On Thu, Feb 24, 2011 at 8:58 PM, Richard S. Hall <[email protected]> wrote:
> On 2/24/11 13:35, Alex Karasulu wrote:
>>
>> On Thu, Feb 24, 2011 at 8:31 PM, Alex Karasulu<[email protected]>
>>  wrote:
>>>
>>> On Thu, Feb 24, 2011 at 7:26 PM, Richard S. Hall<[email protected]>
>>>  wrote:
>>>>
>>>> On 2/24/11 10:28, Alex Karasulu wrote:
>>>>>
>>>>> Hi Richard,
>>>>>
>>>>> On Thu, Feb 24, 2011 at 4:30 PM, Richard S. Hall<[email protected]>
>>>>>  wrote:
>>>>>>
>>>>>> I am not sure how the instance of the framework is being created, but
>>>>>> if
>>>>>> you
>>>>>> are creating it directly then it won't see configuration properties
>>>>>> that
>>>>>> are
>>>>>> set as system properties. However, if the launcher is used to start
>>>>>> the
>>>>>> framework, then the launcher automatically copies any configuration
>>>>>> properties from the system properties.
>>>>>
>>>>> I am manually passing in the configuration property for the extra
>>>>> system packages before initializing Felix. Right now I just statically
>>>>> pass in the comma delimited set of fixed packages and it works like a
>>>>> champ.
>>>>>
>>>>> The problem is when the host application uses exported interfaces in
>>>>> the plugin bundles. In dynamic environments where users drop in plugin
>>>>> bundles that I do not know of in advance I have to dynamically build
>>>>> the set of system packages.
>>>>>
>>>>> I was thinking of this possible solution:
>>>>>
>>>>> (1) scan manifests of jars on the classpath
>>>>> (2) if the jar is a bundle, add that bundle's Import-Package elements
>>>>> to the system package extras configuration setting value
>>>
>>> Yup sorry meant the exported packages here. You understood that below.
>>>
>>>>> This works for at initialization time which is sufficient for my
>>>>> needs. Wondering if there's an easier way to do this without writing
>>>>> rot code like this.
>>>>
>>>> I guess I don't totally understand. For starters, I don't understand how
>>>> the
>>>> host application can use exported packages from the plugins, since this
>>>> isn't something so easy to accomplish. Then I don't really understand
>>>> how
>>>> you cannot know which plugins are involved, since this is a testing
>>>> scenario
>>>> it sounds.
>>>
>>> In the testing scenario we know the plugins used to test. However it
>>> occurred to me that we might want this in production.
>>>
>>>> Perhaps we are using different terminology or I am just not
>>>> seeing the overall architecture of the situation.
>>>
>>> No worries I probably did a terrible job explaining it. OK let me
>>> quickly explain at a high level.
>>>
>>> We're writing an LDAP API over at directory. The LDAP protocol has
>>> some natural points of extension: Controls and Extended operations. We
>>> wanted to make these Controls and Extended ops pluggable so Felix came
>>> to mind.
>>>
>>> We embed a Felix instance into (for all practical purposes lets say)
>>> the API jar to load plugins so the API can handle new Controls and new
>>> Extended operations. There are two parts to a plugin:
>>>
>>>  (1) Exported interfaces and simple POJOs for new Control and
>>> ExtendedRequest and ExtendedResponses
>>>  (2) Hidden bundle private codec classes that handle protocol
>>> encoding and decoding for these types. And these elements snap into
>>> the CODEC machinery. The bundle activator of the plugin does this.
>>>
>>> It is foreseeable that users will drop a new Control extension bundle
>>> into our plugin directory. Say this new Control is called FooControl.

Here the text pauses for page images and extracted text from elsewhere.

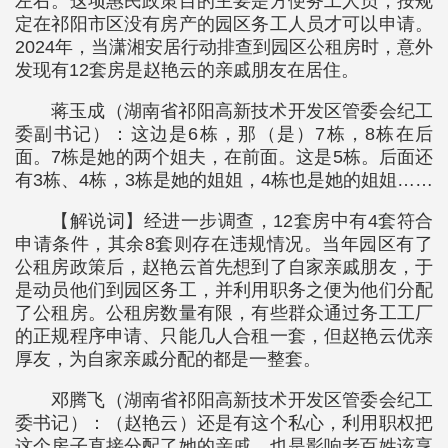
左右。这项惠民政策目的主要是方便务工人员，按规
定在祁阳市区没有房产的园区务工人员才可以申请。
2024年，当潇湘安居行动排查到园区公租房时，意外
发现有12套房是赵艳云的亲戚朋友在居住。
蒋玉成（湖南省祁阳高新技术开发区管委会纪工
委副书记）：这边是6栋，那（是）7栋，8栋在后
面。7栋是她的两个姐夫，在前面。这是5栋。后面还
有3栋、4栋，3栋是她的姐姐，4栋也是她的姐姐……
【解说词】经进一步调查，12套房中有4套符合
申请条件，其余8套则存在违规情况。当年园区有了
公租房政策后，赵艳云首先想到了自家亲戚朋友，于
是动员他们到园区务工，并利用职务之便为他们分配
了公租房。公租房数量有限，有些群众通过务工工厂
的正规程序申请、只能几人合租一套，但赵艳云优亲
厚友，为自家亲戚分配的都是一整套。
邓腾飞（湖南省祁阳高新技术开发区管委会纪工
委书记）：（赵艳云）还是有这个私心，利用职权把
这个房子直接分配了她的亲戚，也是影响老百姓该享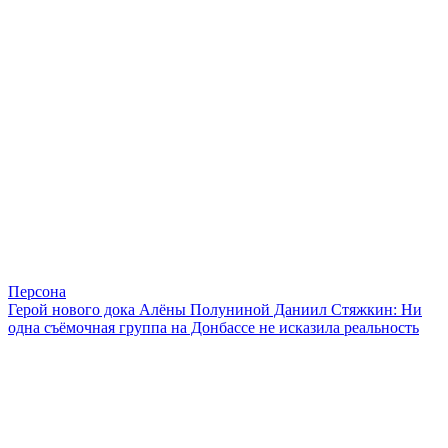
Персона
Герой нового дока Алёны Полуниной Даниил Стяжкин: Ни
одна съёмочная группа на Донбассе не исказила реальность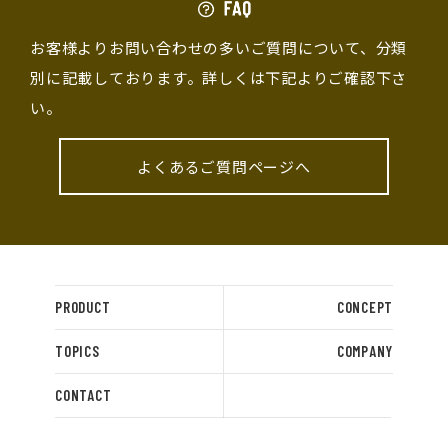
お客様よりお問い合わせの多いご質問について、分類
別に記載しております。詳しくは下記よりご確認下さ
い。
よくあるご質問ページへ
PRODUCT
CONCEPT
TOPICS
COMPANY
CONTACT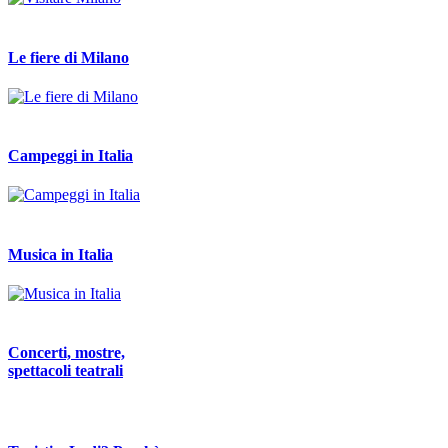
Le fiere di Milano
Campeggi in Italia
Musica in Italia
Concerti, mostre,
spettacoli teatrali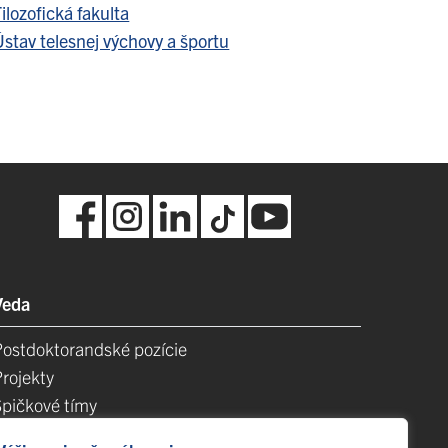
ilozofická fakulta
stav telesnej výchovy a športu
Veda
Postdoktorandské pozície
Projekty
Špičkové tímy
TIP-UPJŠ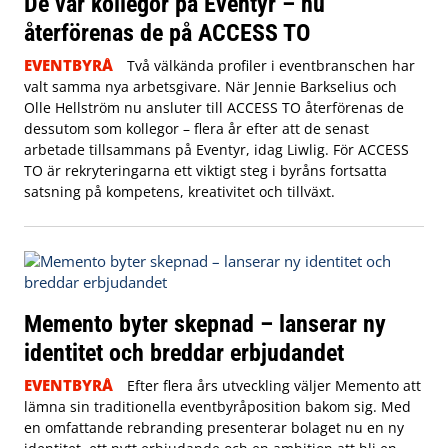
De var kollegor på Eventyr – nu
återförenas de på ACCESS TO
EVENTBYRÅ
Två välkända profiler i eventbranschen har
valt samma nya arbetsgivare. När Jennie Barkselius och
Olle Hellström nu ansluter till ACCESS TO återförenas de
dessutom som kollegor – flera år efter att de senast
arbetade tillsammans på Eventyr, idag Liwlig. För ACCESS
TO är rekryteringarna ett viktigt steg i byråns fortsatta
satsning på kompetens, kreativitet och tillväxt.
Memento byter skepnad – lanserar ny
identitet och breddar erbjudandet
EVENTBYRÅ
Efter flera års utveckling väljer Memento att
lämna sin traditionella eventbyråposition bakom sig. Med
en omfattande rebranding presenterar bolaget nu en ny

>>> The user might want to create a new FooControl object instance with
>>> the API. The problem is this is causing a CCE because the host loaded
>>> FooControl class is not the same as the bundle's FooControl. This is
>>> why I want FooControl's path on the host's system extras packages
>>> given to Felix.
>>
>> Doh, sorry FooControl bundle's exported packages on the host's system
>> extras packages.
>
> Again, I may not totally understand, but...
>
> Typically, the way something like this works is the host application puts
> some shared API on the class path and shares it from the system bundle,
> which in your case sounds like it would be the Controls and Extended
> interfaces. Then bundles come along and import these packages and provide
> implementations that the host can use. Here you can follow a service-based
> approach or an extender-based approach.
>
> For the service-based approach, there is no need for the host to directly
> instantiate internal bundle classes because it gets the actual service
> object from the service registry. For the extender-based approach, the host
> will often need to create an instance of some internal bundle class and it
> uses Bundle.loadClass() to load it and reflection to instantiate it.

OK that sheds some light. Thanks for your advice.